In a nutshell, I am feeling pretty good about my childhood obsession right about now. Card values seem sorta high! And I have some good ones! Values remain opaque, with high variance on different web sites, so I am conveniently locking into the highest estimates I see. So I'll believe my three Bo Jackson 1987 Topps rookies are worth $140 each. I'll believe my Juan Gonzalez rookie "error" card (they flipped the negative and made him a lefty!) is $100. I'll buy into the equally high values for other cards I did not remember owning. This is all gravy on top of the valuable cards I know I own.
So it's good to be a baller on paper. And the word baller brings us to the meaning of the post. As I mentioned, part of this project was reviewing all of my "common" cards to look for diamonds in the rough. In addition to the gems, I found a ton of laugher cards. Joe Niekro, the Iorg brothers, Steve Balboni, Ozzie Guillen, Rick Reuschel, Lenn Sakata, Doyle Alexander, manager cards, etc. Names that hadn't been in my head for 20+ years.
What struck me was how much these cards showed that baseball players are rarely confused with the world's greatest athletes. I was amazed by: i) the prevalence of staches, ii) the dated glasses/shades that in no way seemed appropriate for high-level sports, iii) the combination of the two at the same time, and iv) the beer bellies, among other items. So without further ado, here are some cards I own that capture the magic from the Booger Sugar era of the MLB. We'll start with a real baller.
1) The Jay Baller look
Our hardcore readers will remember Jay Baller from this post many years ago.
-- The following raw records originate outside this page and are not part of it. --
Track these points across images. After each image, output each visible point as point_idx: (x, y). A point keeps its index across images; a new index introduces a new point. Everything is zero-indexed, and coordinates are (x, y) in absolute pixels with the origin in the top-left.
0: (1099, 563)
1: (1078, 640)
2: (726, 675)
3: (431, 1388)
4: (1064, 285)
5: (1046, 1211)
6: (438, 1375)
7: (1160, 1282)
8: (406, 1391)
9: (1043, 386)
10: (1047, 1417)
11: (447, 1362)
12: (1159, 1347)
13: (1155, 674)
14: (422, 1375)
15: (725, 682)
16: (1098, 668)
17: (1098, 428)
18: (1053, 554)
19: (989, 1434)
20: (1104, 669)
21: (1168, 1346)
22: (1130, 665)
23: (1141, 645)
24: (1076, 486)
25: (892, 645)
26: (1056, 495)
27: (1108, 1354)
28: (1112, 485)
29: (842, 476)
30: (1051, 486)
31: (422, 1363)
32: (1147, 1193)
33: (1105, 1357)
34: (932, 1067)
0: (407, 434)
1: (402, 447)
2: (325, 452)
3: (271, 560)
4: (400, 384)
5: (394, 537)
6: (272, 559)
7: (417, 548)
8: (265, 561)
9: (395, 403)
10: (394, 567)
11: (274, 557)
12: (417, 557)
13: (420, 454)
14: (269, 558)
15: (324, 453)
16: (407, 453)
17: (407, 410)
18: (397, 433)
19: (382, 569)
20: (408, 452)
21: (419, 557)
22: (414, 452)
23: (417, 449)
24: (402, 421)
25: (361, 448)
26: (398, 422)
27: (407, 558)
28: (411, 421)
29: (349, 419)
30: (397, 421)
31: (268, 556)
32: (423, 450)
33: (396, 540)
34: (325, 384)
And yeah, um, we're recycling this pic. You know why. Look at him! The chest hair, the head hair, the chains, the stache, the smell of Marlboro Reds and stale Budweiser, the look that says "I don't know what a sit-up is, but I blow rails off a stripper's chest." It's all great. You could look like this and not stand out in the 80's. You could actually get laid. The dude's last name is his lifestyle. God bless the real-life inspiration for Kenny Powers. He used to snort snowflakes by the O-Z.
Bonus Jay Baller look pic: Don Aase. To be clear, Don Aase does NOT look like a baller. I'm just including this b/c this is a picture of an apparent professional athlete. Amazing.
2) No need for rec specs, I'll just wear my regular glasses when I play
Hard to believe that in the era of Kareem Abdul Jabbar and his sports-specific goggles, these guys said "Nah. I'm good with my regular glasses. It's not like guys are throwing hard balls 95 mph near my face." I had plenty of options for this. I just chose these guys because they were the first I came across, and because lazy.
3) Oscar Gamble
Oscar Gamble makes me smile. Never did much with the Yankees, but the dude could grow some hair. Happy to own this card, although it's as worthless as the '82 Yankees were.